Robinhood Launches Feature Allowing AI Agents to Trade Stocks

Robinhood has introduced a new feature that allows users to connect AI agents to their accounts to automate stock trading and portfolio management. The company is also enabling AI agents to make online purchases through a virtual credit card. While the brokerage warns of the significant financial risks involved, it highlights the safety measures and user controls in place.
Robinhood Launches Feature Allowing AI Agents to Trade Stocks

Robinhood Launches Feature Allowing AI Agents to Trade Stocks Robinhood is moving deeper into automated finance, unveiling tools that let artificial intelligence agents trade stocks and even spend on a credit card, as the company and regulators weigh innovation against the risk of unchecked algorithms.

Early May 27: Robinhood details “agentic trading”

On May 27, Robinhood announced it would open its trading platform to AI agents that can buy and sell stocks from a segregated account funded with a pre-loaded balance, limiting how much money an agent can touch. The agents can read and analyze a user’s broader portfolio to suggest strategies, but can only execute trades using that dedicated wallet. Users get notifications for every AI-driven trade, can see a real-time activity feed, and in some cases must approve orders before execution.

Axios framed the change as a way for AI to make stock trades and credit card purchases “while you’re sleeping,” capturing both the promise of convenience and the peril of volatility. Robinhood said customers can bring agents from any platform and connect via its Model Context Protocol servers, initially for stock trading with plans to add options, crypto, event contracts, futures and prediction markets as the beta expands.

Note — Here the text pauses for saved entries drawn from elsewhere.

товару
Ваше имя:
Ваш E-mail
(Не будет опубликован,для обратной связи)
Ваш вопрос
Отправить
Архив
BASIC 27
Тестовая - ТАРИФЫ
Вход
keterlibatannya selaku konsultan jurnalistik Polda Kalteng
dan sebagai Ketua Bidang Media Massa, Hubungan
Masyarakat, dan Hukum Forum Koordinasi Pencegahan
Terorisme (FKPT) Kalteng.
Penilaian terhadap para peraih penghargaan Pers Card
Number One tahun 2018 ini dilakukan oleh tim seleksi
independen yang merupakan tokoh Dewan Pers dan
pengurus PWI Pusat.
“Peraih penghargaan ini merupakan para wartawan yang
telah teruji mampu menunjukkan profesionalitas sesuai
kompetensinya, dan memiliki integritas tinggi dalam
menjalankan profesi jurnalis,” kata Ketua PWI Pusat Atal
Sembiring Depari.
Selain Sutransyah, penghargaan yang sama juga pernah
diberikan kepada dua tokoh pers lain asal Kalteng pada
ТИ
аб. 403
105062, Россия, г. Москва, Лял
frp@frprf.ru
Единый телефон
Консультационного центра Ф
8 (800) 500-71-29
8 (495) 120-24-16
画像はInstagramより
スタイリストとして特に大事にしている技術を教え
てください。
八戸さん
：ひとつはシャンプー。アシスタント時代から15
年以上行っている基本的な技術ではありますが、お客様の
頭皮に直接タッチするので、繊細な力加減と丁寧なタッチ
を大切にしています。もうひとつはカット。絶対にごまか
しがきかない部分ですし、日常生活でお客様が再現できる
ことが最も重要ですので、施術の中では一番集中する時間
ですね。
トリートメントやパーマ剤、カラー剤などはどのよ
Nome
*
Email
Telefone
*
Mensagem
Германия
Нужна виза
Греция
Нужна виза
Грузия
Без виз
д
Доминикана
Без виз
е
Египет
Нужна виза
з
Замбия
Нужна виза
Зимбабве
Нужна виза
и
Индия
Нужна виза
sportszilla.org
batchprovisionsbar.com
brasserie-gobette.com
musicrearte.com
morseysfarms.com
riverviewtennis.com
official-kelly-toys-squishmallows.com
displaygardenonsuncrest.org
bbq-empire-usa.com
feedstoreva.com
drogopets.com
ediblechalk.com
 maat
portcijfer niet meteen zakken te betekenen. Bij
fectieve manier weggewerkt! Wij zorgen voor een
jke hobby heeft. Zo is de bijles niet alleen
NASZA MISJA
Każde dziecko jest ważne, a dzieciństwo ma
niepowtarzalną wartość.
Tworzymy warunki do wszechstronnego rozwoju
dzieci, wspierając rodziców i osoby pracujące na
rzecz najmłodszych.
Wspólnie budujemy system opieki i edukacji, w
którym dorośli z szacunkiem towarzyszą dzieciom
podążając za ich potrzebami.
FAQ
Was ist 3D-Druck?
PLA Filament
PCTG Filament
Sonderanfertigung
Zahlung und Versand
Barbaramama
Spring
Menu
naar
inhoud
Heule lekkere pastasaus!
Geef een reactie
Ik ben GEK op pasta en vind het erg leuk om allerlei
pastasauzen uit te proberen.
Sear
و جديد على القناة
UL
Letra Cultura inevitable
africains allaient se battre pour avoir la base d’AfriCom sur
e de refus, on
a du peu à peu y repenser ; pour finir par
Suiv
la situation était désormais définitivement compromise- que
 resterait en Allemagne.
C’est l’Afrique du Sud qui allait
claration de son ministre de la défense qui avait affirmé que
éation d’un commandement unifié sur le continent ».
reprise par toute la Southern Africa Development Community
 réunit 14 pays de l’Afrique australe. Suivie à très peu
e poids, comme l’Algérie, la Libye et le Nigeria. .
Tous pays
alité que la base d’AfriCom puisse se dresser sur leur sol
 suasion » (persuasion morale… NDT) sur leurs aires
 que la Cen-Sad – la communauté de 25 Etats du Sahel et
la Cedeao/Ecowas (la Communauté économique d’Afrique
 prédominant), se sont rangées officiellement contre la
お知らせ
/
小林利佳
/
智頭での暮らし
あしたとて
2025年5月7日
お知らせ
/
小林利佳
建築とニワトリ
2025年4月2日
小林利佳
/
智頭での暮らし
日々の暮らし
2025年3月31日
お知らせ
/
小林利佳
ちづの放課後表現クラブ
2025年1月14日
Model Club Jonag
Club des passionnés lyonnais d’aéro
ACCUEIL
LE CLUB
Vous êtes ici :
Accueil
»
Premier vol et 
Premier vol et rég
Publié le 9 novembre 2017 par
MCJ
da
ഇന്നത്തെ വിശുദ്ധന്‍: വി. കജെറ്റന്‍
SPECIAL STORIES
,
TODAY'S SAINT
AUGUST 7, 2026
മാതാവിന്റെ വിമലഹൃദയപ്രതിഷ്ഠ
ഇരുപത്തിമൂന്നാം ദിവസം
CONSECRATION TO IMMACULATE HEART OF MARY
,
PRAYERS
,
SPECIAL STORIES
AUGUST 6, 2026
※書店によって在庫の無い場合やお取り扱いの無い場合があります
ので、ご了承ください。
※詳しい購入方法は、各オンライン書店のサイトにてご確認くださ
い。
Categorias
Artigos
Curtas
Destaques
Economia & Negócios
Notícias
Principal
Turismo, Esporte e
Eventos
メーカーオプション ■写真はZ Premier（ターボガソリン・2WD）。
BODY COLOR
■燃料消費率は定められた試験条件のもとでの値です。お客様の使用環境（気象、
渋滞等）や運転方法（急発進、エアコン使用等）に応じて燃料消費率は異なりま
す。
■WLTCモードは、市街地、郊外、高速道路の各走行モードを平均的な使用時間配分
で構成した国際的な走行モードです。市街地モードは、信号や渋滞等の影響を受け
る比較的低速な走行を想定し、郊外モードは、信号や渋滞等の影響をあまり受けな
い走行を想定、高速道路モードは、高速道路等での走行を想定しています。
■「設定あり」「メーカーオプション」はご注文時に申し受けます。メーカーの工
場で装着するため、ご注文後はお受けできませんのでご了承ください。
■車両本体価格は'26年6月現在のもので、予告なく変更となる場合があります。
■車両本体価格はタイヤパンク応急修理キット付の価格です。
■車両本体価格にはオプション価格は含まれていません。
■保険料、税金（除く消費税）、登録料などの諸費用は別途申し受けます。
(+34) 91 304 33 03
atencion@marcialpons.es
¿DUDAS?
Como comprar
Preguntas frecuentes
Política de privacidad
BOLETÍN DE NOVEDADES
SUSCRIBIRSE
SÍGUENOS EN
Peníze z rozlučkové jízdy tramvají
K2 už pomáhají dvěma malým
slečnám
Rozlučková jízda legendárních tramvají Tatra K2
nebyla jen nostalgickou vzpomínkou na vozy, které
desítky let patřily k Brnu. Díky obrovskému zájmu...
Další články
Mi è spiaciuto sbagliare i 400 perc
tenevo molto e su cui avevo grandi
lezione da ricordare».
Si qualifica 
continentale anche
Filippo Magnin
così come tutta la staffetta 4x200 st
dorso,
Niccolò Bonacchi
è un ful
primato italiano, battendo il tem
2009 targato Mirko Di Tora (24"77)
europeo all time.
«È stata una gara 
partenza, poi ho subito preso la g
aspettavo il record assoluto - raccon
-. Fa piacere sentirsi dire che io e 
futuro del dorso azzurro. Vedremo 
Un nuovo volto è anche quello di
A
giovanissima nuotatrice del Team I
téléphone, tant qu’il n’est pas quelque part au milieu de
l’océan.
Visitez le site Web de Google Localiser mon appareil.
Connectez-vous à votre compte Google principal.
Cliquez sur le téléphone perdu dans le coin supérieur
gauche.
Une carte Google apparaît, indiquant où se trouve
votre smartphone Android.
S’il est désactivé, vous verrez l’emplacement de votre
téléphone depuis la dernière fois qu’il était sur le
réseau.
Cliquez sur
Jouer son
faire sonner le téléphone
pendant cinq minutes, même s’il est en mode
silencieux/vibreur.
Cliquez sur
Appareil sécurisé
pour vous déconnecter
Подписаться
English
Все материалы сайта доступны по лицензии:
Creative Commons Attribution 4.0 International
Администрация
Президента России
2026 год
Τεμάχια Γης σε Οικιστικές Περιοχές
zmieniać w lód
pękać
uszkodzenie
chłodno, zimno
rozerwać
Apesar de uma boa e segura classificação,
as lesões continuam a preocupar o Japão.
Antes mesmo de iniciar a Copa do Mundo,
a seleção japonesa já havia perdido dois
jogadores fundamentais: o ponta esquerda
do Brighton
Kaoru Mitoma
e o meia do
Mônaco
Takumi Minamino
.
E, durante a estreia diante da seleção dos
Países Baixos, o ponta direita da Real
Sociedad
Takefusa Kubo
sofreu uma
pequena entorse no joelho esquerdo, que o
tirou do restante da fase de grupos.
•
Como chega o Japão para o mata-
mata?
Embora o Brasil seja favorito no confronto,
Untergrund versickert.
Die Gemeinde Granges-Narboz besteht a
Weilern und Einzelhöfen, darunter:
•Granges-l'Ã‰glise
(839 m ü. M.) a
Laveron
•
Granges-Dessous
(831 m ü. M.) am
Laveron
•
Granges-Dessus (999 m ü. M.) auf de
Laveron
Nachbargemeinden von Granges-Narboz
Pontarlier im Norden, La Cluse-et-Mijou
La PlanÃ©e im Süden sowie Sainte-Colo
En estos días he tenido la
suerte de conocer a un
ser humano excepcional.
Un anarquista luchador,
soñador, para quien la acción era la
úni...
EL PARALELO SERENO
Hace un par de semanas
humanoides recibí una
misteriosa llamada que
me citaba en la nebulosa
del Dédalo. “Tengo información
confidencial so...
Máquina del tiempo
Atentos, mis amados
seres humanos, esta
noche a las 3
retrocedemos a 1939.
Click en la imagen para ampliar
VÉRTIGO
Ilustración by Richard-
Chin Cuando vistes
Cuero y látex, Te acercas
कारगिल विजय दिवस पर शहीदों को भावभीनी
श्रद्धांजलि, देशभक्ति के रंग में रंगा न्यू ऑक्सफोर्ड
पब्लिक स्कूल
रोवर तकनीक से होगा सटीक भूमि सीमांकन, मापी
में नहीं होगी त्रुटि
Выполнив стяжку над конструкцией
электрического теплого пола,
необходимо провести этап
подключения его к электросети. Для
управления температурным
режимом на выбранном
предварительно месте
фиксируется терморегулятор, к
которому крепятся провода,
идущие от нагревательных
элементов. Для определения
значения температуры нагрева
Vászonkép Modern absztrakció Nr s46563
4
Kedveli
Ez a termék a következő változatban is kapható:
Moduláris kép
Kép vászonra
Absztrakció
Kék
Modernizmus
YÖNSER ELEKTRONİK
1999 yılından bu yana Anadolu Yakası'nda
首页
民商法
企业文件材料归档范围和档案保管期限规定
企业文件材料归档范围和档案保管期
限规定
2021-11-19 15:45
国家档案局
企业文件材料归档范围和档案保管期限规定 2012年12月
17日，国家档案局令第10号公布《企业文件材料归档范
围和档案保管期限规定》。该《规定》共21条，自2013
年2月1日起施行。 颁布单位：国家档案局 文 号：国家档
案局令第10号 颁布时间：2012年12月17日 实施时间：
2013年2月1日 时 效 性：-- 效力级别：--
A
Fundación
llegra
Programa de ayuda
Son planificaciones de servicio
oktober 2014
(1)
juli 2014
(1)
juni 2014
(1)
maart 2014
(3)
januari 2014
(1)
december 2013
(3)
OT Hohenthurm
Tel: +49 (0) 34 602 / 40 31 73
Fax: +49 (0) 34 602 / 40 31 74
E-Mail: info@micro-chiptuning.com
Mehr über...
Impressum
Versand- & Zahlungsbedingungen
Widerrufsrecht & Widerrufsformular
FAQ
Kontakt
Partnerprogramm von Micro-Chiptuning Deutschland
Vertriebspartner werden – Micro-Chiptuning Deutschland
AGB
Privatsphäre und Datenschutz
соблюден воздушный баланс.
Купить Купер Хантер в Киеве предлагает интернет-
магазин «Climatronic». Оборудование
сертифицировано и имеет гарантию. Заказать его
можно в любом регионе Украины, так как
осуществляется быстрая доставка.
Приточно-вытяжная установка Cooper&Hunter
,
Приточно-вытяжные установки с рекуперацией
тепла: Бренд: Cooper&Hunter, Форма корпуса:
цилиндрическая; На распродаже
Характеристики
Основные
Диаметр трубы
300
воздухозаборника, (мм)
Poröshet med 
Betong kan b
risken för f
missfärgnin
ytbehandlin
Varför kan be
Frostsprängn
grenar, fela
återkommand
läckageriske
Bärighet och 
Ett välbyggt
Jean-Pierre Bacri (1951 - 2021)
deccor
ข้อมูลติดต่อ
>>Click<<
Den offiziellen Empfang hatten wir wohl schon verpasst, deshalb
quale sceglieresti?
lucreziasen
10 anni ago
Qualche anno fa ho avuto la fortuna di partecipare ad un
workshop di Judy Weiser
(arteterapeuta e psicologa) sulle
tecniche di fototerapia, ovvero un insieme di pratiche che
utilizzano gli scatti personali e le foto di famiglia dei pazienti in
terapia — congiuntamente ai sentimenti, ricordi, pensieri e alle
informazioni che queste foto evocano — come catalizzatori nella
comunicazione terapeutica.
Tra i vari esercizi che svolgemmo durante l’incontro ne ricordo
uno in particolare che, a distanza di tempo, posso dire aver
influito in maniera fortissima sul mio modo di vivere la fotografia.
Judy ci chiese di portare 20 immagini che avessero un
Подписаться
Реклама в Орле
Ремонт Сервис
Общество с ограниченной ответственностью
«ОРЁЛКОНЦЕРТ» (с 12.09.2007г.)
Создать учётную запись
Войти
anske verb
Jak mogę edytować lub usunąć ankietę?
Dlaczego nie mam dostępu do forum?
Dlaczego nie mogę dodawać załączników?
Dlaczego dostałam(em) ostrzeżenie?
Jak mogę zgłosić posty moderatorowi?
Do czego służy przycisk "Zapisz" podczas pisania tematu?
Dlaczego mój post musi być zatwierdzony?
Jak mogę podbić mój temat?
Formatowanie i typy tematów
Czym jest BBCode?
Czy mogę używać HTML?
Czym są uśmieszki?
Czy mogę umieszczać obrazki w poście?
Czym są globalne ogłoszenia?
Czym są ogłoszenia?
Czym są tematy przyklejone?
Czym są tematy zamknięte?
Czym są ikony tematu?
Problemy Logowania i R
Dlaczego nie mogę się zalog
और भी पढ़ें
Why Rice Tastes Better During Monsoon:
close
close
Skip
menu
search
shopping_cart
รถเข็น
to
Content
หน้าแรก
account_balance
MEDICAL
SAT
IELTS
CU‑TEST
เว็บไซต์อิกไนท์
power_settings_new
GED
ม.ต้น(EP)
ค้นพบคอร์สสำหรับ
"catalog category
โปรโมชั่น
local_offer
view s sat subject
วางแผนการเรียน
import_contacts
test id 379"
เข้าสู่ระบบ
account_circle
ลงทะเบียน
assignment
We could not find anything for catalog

Midday: Credit card and broader AI race

Alongside trading, Robinhood introduced an “agentic credit card” tied to its Gold Card. AI agents can be authorized to scan for the best prices, monitor availability and automatically make purchases under a user-controlled spending limit, while earning 3% cash back. TechCrunch reported that the same infrastructure also supports a virtual card for online payments, with fraud detection and optional per-transaction approval.

Later that day, the Financial Times placed Robinhood’s move inside a broader “arms race” among US brokerages to give retail investors AI chatbots and automation tools for share trading, underscoring competitive pressure to deploy advanced features quickly.

Afternoon: Benefits vs. risk warnings

By the afternoon, attention shifted to risk. The Verge highlighted Robinhood’s stark disclaimer that “agentic trading involves significant risk, including the possible loss of your entire investment,” noting that AI-driven strategies can move quickly and may be hard to stop in real time. While major tech firms tout AI agents as the future of personal assistance, The Verge stressed that agents remain error-prone at tasks like buying goods and filling forms, raising doubts about giving them direct access to money.

Across outlets, the picture that emerged was of a powerful but experimental toolset: granular controls, separate accounts and fraud checks on one side, and the very real possibility that an autonomous agent could rapidly magnify bad bets on the other.